January 15, 2013
Steven A. Levin sued his military doctor and the United States for medical malpractice and medical battery for a procedure performed at the United States Naval Hospital in Guam. The United States substituted itself for the military doctor and claimed that they had sovereign immunity which barred the claim under the Gonzalez Act. Levin argues that the Gonzalez Act only removes liability from armed services medical personnel and does not create an immunity that would remove any possibility for recovery in medical battery suits against armed forces medical personnel. The United States contends that no waiver of sovereign immunity exists unless a statute’s explicit language creates a waiver. The lower courts dismissed Levin's case by stating that the United States' sovereign immunity did apply under the Gonzalez Act, therefore barring this case from continuing. Levin contends that to bar his claim because of sovereign immunity would be to prevent patients injured by military medical personnel from having an opportunity to recover for the pain and suffering caused by the medical mistake. The United States argues that to find an implied waiver of sovereign immunity in the Gonzalez Act would overturn the Supreme Court's long-standing precedent regarding waivers of sovereign immunity and create questions about when sovereign immunity is waived.

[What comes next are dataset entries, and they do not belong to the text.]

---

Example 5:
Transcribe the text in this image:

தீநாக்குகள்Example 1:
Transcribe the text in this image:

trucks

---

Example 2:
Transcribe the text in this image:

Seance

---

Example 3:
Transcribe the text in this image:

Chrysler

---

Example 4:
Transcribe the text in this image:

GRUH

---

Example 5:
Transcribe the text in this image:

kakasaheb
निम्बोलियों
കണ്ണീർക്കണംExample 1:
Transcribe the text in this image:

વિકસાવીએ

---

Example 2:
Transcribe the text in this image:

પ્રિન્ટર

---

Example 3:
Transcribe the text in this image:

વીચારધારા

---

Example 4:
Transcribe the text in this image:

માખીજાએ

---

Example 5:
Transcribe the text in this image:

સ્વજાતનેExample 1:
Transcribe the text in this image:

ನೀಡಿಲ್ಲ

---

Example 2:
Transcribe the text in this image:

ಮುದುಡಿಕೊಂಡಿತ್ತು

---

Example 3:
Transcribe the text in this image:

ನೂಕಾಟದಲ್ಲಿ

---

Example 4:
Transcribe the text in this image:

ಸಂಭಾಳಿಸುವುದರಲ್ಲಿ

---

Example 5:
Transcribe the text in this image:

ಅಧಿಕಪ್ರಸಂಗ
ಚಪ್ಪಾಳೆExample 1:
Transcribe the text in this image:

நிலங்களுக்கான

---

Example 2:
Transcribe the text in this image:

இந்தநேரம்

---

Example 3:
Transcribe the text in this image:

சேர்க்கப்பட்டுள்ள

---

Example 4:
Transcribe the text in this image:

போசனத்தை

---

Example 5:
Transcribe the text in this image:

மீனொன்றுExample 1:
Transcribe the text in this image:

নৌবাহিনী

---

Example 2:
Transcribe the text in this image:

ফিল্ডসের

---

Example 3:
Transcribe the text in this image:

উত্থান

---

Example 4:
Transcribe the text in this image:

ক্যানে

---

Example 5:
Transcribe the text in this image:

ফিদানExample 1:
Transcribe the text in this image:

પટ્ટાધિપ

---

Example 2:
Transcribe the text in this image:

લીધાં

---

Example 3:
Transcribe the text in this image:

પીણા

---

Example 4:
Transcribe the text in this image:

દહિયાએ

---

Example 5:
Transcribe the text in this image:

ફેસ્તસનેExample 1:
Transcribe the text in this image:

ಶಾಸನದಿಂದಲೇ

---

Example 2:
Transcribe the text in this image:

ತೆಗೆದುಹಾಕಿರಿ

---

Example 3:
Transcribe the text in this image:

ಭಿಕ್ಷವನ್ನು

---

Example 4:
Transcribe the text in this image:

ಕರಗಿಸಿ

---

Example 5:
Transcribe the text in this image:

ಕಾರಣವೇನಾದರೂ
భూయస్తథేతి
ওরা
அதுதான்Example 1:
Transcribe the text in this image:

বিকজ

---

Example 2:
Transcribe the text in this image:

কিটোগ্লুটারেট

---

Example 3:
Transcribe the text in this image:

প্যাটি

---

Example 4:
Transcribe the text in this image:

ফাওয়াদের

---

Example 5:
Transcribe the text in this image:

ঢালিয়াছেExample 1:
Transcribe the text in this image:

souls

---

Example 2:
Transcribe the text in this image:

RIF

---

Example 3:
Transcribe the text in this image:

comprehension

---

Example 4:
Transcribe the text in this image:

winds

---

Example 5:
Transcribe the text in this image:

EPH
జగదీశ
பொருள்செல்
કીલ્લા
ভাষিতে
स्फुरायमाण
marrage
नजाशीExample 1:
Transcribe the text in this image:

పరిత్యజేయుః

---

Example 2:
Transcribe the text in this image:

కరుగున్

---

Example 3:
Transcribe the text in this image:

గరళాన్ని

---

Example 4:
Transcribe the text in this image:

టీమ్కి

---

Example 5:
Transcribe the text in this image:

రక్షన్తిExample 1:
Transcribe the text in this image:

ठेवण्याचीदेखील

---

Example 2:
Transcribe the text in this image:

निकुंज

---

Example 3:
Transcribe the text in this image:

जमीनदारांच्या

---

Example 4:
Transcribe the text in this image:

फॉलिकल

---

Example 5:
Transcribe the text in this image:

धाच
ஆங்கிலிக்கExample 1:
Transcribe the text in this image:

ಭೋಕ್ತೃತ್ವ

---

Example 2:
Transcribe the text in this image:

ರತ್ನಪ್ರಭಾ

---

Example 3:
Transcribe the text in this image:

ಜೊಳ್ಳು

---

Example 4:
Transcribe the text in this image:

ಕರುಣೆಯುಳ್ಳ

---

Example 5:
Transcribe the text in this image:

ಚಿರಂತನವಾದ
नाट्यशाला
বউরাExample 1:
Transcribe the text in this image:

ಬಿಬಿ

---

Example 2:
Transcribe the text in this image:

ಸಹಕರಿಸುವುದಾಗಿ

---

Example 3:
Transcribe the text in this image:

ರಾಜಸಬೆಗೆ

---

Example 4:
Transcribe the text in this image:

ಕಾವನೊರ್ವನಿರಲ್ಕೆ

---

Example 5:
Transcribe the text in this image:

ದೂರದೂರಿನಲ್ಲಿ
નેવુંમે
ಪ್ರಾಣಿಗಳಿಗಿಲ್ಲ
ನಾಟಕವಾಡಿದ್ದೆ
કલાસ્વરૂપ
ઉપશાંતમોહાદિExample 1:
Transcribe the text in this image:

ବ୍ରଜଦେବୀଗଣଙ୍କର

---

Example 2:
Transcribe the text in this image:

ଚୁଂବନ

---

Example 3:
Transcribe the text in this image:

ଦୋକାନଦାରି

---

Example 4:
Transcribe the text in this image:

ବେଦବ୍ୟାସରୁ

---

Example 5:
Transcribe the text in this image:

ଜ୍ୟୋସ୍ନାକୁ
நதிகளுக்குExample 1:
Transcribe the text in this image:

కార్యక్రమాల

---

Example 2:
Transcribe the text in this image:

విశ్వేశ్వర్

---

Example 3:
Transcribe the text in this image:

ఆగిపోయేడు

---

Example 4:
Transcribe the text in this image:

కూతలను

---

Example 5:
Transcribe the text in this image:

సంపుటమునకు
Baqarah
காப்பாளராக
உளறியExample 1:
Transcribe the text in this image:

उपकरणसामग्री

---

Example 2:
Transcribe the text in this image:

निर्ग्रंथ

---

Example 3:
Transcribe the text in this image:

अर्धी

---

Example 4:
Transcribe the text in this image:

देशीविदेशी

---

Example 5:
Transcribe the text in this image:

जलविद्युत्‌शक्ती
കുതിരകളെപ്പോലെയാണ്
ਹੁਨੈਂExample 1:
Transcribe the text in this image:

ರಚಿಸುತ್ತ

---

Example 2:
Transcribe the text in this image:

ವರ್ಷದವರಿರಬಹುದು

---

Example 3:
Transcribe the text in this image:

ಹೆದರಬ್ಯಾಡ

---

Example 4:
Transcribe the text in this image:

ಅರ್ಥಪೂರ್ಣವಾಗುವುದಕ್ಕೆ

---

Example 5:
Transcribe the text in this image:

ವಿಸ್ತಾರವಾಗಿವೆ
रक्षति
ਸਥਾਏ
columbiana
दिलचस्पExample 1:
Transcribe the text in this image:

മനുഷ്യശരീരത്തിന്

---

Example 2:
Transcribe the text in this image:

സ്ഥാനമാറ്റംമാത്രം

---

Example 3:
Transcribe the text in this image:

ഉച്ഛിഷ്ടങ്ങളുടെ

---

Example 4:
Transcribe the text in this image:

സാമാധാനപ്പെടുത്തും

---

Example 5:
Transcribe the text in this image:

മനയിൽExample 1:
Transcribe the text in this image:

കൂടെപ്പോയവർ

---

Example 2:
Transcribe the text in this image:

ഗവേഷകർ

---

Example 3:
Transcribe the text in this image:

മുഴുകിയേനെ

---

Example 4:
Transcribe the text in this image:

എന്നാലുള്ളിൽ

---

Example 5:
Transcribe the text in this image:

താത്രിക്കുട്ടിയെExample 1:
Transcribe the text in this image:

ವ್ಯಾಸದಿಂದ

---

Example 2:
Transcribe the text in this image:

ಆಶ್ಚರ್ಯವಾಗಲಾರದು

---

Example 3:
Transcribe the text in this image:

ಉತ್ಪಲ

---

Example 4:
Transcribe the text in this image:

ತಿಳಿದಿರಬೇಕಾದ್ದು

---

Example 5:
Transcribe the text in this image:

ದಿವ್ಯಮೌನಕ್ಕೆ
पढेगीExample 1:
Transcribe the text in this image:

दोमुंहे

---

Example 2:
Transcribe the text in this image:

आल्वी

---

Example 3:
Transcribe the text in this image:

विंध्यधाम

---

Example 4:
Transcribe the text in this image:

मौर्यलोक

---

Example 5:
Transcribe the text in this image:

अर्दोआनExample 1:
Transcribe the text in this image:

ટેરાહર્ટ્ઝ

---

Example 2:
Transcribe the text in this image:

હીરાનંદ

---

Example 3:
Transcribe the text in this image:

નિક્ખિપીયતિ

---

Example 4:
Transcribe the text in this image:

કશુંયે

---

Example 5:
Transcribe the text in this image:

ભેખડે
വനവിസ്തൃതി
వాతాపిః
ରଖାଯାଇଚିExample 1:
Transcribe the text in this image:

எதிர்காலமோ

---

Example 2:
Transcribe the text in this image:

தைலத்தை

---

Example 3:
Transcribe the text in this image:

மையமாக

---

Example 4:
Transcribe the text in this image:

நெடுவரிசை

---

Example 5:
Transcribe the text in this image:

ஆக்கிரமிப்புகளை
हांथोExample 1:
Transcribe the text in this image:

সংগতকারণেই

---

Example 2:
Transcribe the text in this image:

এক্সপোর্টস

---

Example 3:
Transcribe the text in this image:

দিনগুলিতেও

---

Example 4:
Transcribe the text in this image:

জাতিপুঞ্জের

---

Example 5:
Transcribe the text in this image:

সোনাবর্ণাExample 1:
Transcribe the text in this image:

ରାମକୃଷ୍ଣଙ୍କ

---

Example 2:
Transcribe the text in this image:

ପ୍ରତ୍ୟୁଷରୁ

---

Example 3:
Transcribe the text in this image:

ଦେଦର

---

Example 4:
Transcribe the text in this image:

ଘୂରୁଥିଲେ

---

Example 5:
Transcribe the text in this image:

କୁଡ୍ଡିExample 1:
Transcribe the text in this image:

10 U.S.C. § 1089 concerns the defense of military medical personnel against claims for tortuous acts committed in the scope of employment. It directs that suits may be brought only against the United States under the Federal Tort Claims Act, which waives sovereign immunity. 28 U.S.C. §2680 (h) of the FTCA excludes some suits, including battery, from its waiver. Subsection 1089(e) states, "For purposes of this section, the provisions of section 2680 (h) ... shall not apply to any cause of action arising out of a ... wrongful act ... in the performance of medical ... functions ...."
The particular question presented is whether suit may be brought against the United States for battery committed to a civilian by military medical personnel acting within the scope of employment.
The broader question raises the same issue for the same and other claims against groups of government employees whose defense would fall under similarly worded statutes.
This Court has never addressed these issues.
Did the Gonzalez Act waive sovereign immunity for medical battery claims, thus allowing suits directly against the United States for medical battery by military doctors immune from suit under the Gonzalez Act?